Comment Re:Extremely unpopular take (Score 4, Insightful) 92
You are correct on all counts; but you're also missing something:
Open source projects as a whole face a chronic shortage of highly knowledgeable people to review and maintain them. Having "easy first issues" reserved specifically for new people to get involved in is a deliberate effort to maintain on "on-ramp" that brings people into the project without requiring them to be late-career experts. Historically, if people don't get involved early, they don't get involved at all. They'll have other hobbies and projects by the time they become experts.
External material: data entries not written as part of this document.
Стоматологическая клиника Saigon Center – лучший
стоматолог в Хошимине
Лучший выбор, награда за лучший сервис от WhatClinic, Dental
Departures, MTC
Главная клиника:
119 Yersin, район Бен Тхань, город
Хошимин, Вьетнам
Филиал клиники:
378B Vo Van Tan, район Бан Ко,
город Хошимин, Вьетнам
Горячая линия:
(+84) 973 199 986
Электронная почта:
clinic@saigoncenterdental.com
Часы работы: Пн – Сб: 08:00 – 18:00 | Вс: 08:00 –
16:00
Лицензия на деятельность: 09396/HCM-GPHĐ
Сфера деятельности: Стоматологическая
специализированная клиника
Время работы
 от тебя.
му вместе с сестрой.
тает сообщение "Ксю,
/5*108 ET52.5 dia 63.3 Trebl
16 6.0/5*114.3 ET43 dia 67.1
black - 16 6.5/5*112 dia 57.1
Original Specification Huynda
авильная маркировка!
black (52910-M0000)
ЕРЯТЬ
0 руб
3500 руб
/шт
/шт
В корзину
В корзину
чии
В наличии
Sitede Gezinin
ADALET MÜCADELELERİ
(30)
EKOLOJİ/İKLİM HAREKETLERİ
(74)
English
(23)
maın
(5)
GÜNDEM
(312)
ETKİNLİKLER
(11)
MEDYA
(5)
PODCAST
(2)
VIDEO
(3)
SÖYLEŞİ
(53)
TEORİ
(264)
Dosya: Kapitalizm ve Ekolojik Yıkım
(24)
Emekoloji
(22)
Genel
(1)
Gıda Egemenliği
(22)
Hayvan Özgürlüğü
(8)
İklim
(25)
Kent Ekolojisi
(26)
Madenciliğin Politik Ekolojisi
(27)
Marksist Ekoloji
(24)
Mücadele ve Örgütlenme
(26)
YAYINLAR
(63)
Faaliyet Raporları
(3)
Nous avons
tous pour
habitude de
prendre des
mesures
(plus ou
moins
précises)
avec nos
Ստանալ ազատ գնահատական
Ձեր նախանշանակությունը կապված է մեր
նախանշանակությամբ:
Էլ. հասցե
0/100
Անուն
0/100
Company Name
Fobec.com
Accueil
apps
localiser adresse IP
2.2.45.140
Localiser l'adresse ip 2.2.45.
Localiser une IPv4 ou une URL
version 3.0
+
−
And then each and every OSS project gently declines to the point that it's being maintained by a solitary underpaid programmer in their basement who just quietly dies one day and the whole world realizes that nobody has access to the repo anymore, or noone knows exactly how everything works, etc.
These "Good first issues" are very literally a survival mechanism to ensure that the project retains a group of people involved in it, and thus will survive long-term. It's a long-term strategic decision.
Basically, allowing an AI to swoop in and wrap up all these minor fixes and optimizations is like shareholders firing all the staff in order to reduce costs and boost the next quarter's profit margins. It's great for their immediate share payout, but it dooms the company. Likewise, it's great for the current users and corporations that need the code today, but it's terrible for people who want the project to keep moving forward and handle the unknown problems of next year or the year after, etc.
From a human perspective, there's that other thing you mentioned: It's great that all the talented people will still have serious work... But how are they going to make that leap from "inexperienced" to "talented" if there's literally no tasks for them to do? Assuming they can afford to spend time just doing stuff on their own without worrying about living, I suppose they can ignore the world around them and just spend their time re-inventing the wheel. Program a calculator for themselves. Program a web browser. Program a replacement matlib. Ditch the OSS (since it'll have become a purely AI-and-experts-only place by then), and rebuild everything from scratch, because otherwise there's nowhere to get started.
And no, it's not anti-AI racism. I'm very sure that will be a thing once AI itself is actually a thing, but until it is actually conscious, it's just a tool. AI-racism makes as much sense right now as saying someone is racist against hammers because they prefer to use screws instead of nails.